What needs to change for NHS dentistry to thrive?

What needs to change for NHS dentistry to thrive?

As the dental profession prepares for the outcome of England’s NHS dental contract consultation, dentist Mohsan Ahmad explores what he thinks needs to happen to protect the future of dentistry in the health service.

Whenever I speak to colleagues that offer NHS dental services, the most common feedback I get is that they don’t feel valued or listened to. It was felt almost straight away that the UDA contract wasn’t fit to support the oral health needs of the population, with preventive care not being appropriately funded.

Even when this was vocalised through the professional bodies, it seemed to land on deaf ears. NHS dentistry should empower dental teams to feel confident they are providing the most appropriate treatment to patients with significant emphasis on prevention and patient ownership of self-care. This is especially pertinent for patients that have high dental needs and irregular attendance at dental practices.

We need to ensure career pathways so that dentists can specialise and develop long‐term NHS careers, rather than use NHS work as a stepping stone to private only. Appropriately funded tier 2 services and opportunities in all the disciplines of dentistry is a must to ensure dentists can continue to deliver more complex treatments.

We also need a contract that better reflects the real cost of providing care (labour, materials, overheads) so that NHS work is financially viable. As such, the dental uplift should incorporate these costs fully and not less than what is advised.

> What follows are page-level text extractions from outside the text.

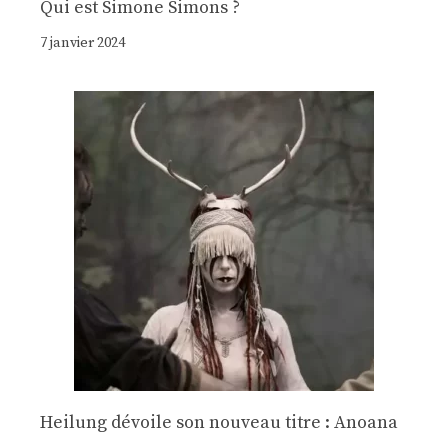
Qui est Simone Simons ?
7 janvier 2024
Heilung dévoile son nouveau titre : Anoana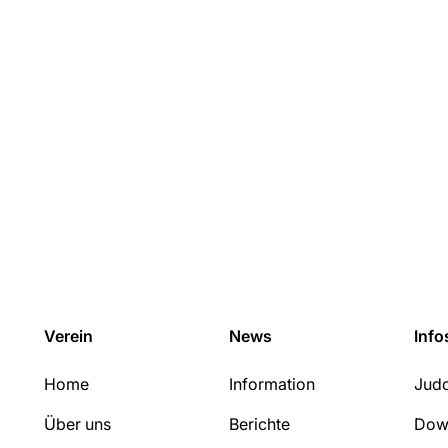
Verein
News
Info
Home
Information
Judo
Über uns
Berichte
Dow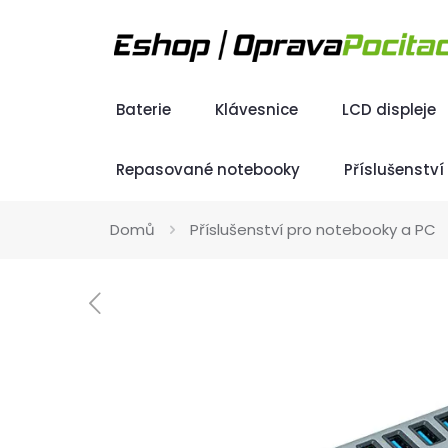
Baterie
Klávesnice
LCD displeje
Repasované notebooky
Příslušenstv
Domů
Příslušenství pro notebooky a PC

What stood out in the consultation?

The care pathways proposed in July’s consultation move towards treatment that is more appropriate for high-risk patients rather than a banded system that hasn’t really worked for the best part of 20 years. There are opportunities to be able to bring the wider dental team members into the treatment of these patients, without practices being penalised financially because of how the course of treatment are paid currently.

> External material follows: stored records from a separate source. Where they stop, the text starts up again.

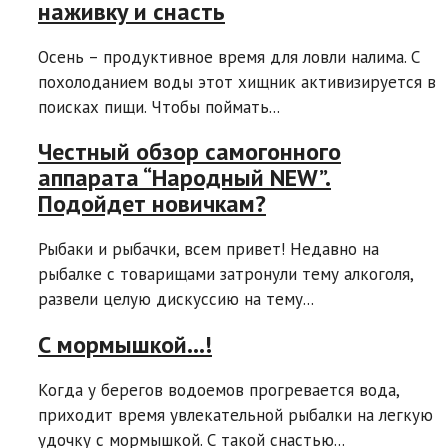
наживку и снасть
Осень – продуктивное время для ловли налима. С
похолоданием воды этот хищник активизируется в
поисках пищи. Чтобы поймать...
Честный обзор самогонного
аппарата “Народный NEW”.
Подойдет новичкам?
Рыбаки и рыбачки, всем привет! Недавно на
рыбалке с товарищами затронули тему алкоголя,
развели целую дискуссию на тему...
С мормышкой…!
Когда у берегов водоемов прогревается вода,
приходит время увлекательной рыбалки на легкую
удочку с мормышкой. С такой снастью...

Utilising a nurse with appropriate extended duties to support prevention and application of a licensed fluoride varnish will also make these team members feel more valued and further develop their career pathways.

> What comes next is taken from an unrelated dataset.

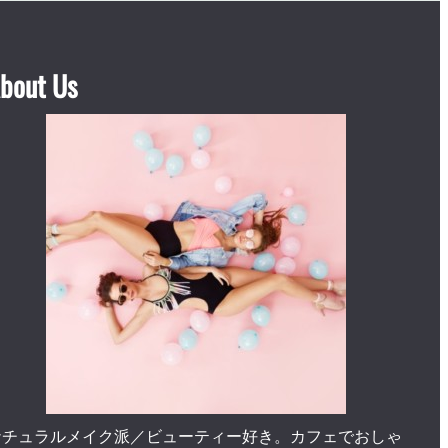
bout Us
ナチュラルメイク派／ビューティー好き。カフェでおしゃ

However, the profession is still waiting for clarity on top-up fees following the GDC vs Williams case. If permitted, it would allow dental teams to provide more diverse treatment options for their patients, as well as giving patients more treatment options. Dental laboratories would also be able to charge more appropriately, as the charge would be passed onto the patient.

Seniority and loyalty payments could also be considered, going to dentists based on the number of years they have been providing NHS dental services and sessions they deliver. This would help in making dentists feel more valued and confident in offering NHS dental services.

Flexible commissioning to utilise the full NHS dental budget should also be considered. Over too many years have we witnessed ‘red tape’ preventing local ICB commissioners from utilising their dental budget to the maximum because of financial holes in other parts of the system. We should be utilising their local knowledge, as well as local dental networks and consultants in dental public health, to identify where the dental needs are.

It could also help to rapidly deliver a mix of recurrent and non-recurrent funding models to treat those oral health inequalities. Most areas already have these models tried and tested from previous years, but unfortunately are unable to pass go, because finance says no!